Summary form only given. A passive blackbody target is an indispensable component for some microwave remote-sensing radiometers. The radiation from the blackbody, in addition to the cosmic microwave background, provides calibration references for resolving the unknown brightness temperature of the observed scene. The blackbody target is often placed closer to the radiometer front end than that given by the Fraunhofer distance. Consequently, the far-field (FF) condition is not always met strictly and the FF approximation may result in inaccurate estimation of the brightness temperature. An in-depth study of the microwave radiation by the blackbody at close range is required to account for the difference. We apply the second-order coherence theory to model the blackbody source. From a passive-radiation standpoint, all natural objects are correlated to some extent. A blackbody source is no exception. From the angular dependence of its FF radiation, the degree of coherence of the source can be determined.
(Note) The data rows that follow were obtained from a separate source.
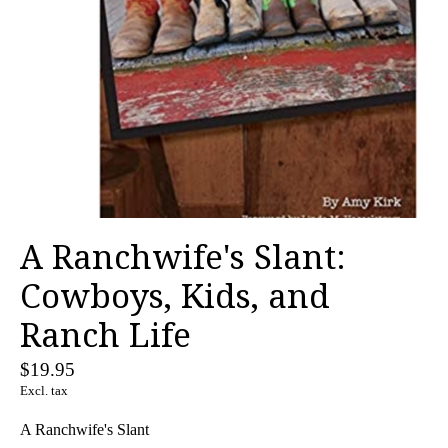
A Ranchwife's Slant:
Cowboys, Kids, and
Ranch Life
$19.95
Excl. tax
A Ranchwife's Slant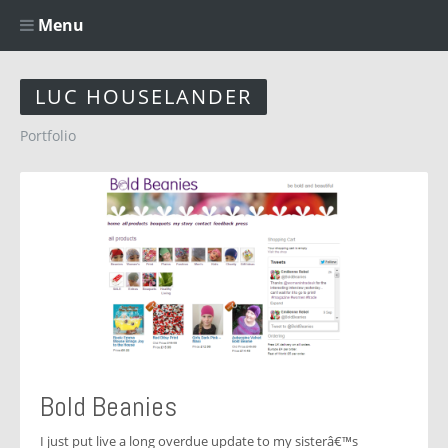
Menu
LUC HOUSELANDER
Portfolio
Bold Beanies
I just put live a long overdue update to my sisterâ€™s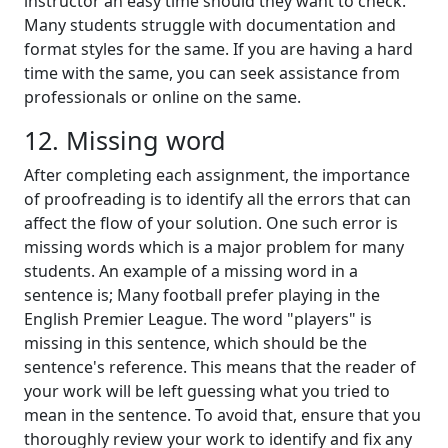
instructor an easy time should they want to check.
Many students struggle with documentation and
format styles for the same. If you are having a hard
time with the same, you can seek assistance from
professionals or online on the same.
12. Missing word
After completing each assignment, the importance
of proofreading is to identify all the errors that can
affect the flow of your solution. One such error is
missing words which is a major problem for many
students. An example of a missing word in a
sentence is; Many football prefer playing in the
English Premier League. The word "players" is
missing in this sentence, which should be the
sentence's reference. This means that the reader of
your work will be left guessing what you tried to
mean in the sentence. To avoid that, ensure that you
thoroughly review your work to identify and fix any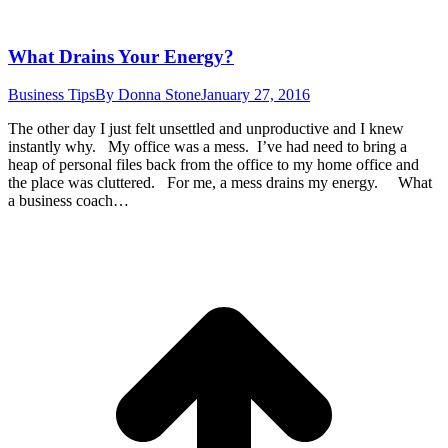
What Drains Your Energy?
Business Tips
By
Donna Stone
January 27, 2016
The other day I just felt unsettled and unproductive and I knew
instantly why. My office was a mess. I’ve had need to bring a
heap of personal files back from the office to my home office and
the place was cluttered. For me, a mess drains my energy. What
a business coach…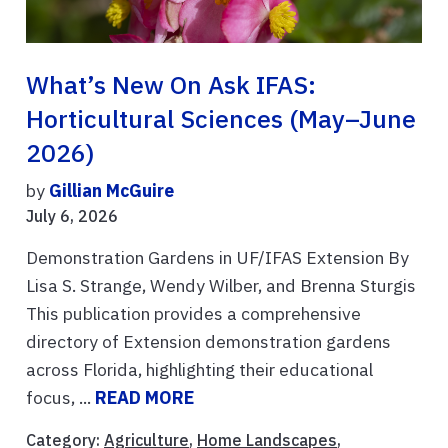
What’s New On Ask IFAS:
Horticultural Sciences (May–June
2026)
by
Gillian McGuire
July 6, 2026
Demonstration Gardens in UF/IFAS Extension By
Lisa S. Strange, Wendy Wilber, and Brenna Sturgis
This publication provides a comprehensive
directory of Extension demonstration gardens
across Florida, highlighting their educational
focus, ...
READ MORE
Category:
Agriculture
,
Home Landscapes
,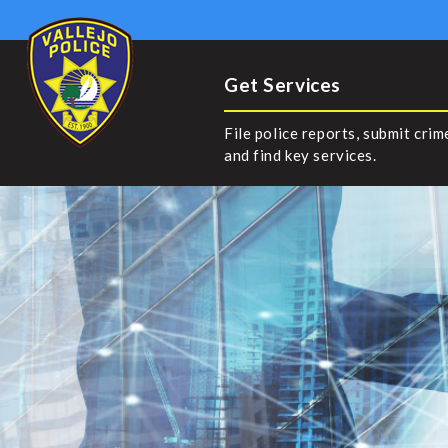
Get Services
File police reports, submit crim
and find key services.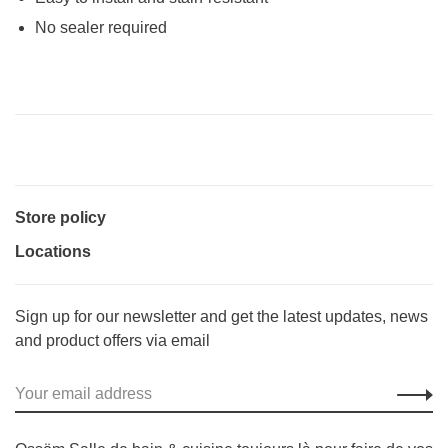
No sealer required
Store policy
Locations
Sign up for our newsletter and get the latest updates, news
and product offers via email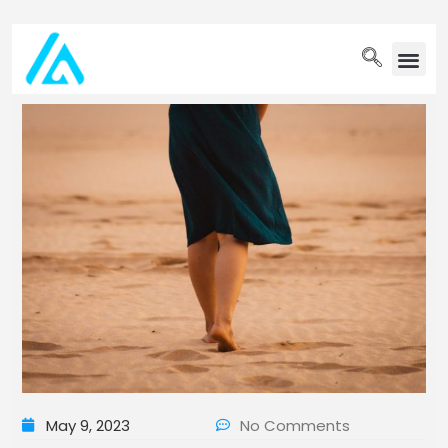
PET WELLN
May 9, 2023
No Comments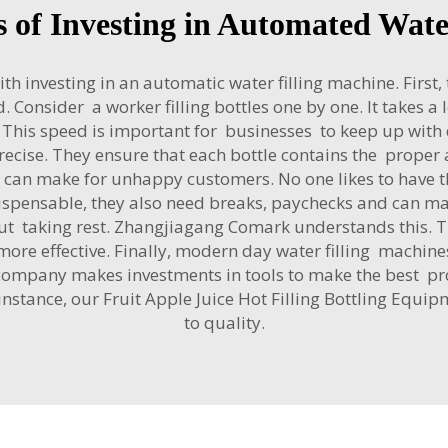
s of Investing in Automated Wat
investing in an automatic water filling machine. First, t
. Consider a worker filling bottles one by one. It takes a
ly. This speed is important for businesses to keep up wi
cise. They ensure that each bottle contains the proper
an make for unhappy customers. No one likes to have the 
spensable, they also need breaks, paychecks and can m
t taking rest. Zhangjiagang Comark understands this. Th
e effective. Finally, modern day water filling machines
 a company makes investments in tools to make the best p
 instance, our
Fruit Apple Juice Hot Filling Bottling Equi
to quality.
An experimental investigation verifies that the FF radiation from a blackbody target follows the Lambert cosine law, which allows us to obtain the correlation property of the blackbody source. We further formulate the mixed cross-spectral density tensor based on the correlation property to develop a closed-form expression of the radiation from the Poynting vector. The formulation consists of a quadruple integration, which is amenable to the multi-dimensional fast Fourier transform (FFT). The simulation by use of the FFT algorithm enables numerical computation of the radiation at close range when the FF asymptote doesn´t apply. We present some simulation results for different target sizes at a variety of distances. A comparison between the radiation at close range and the FF radiation reveals nonnegligible difference. Such a study provides a quantitative approach to evaluate the accuracy of using the blackbody target at close range as a calibration source.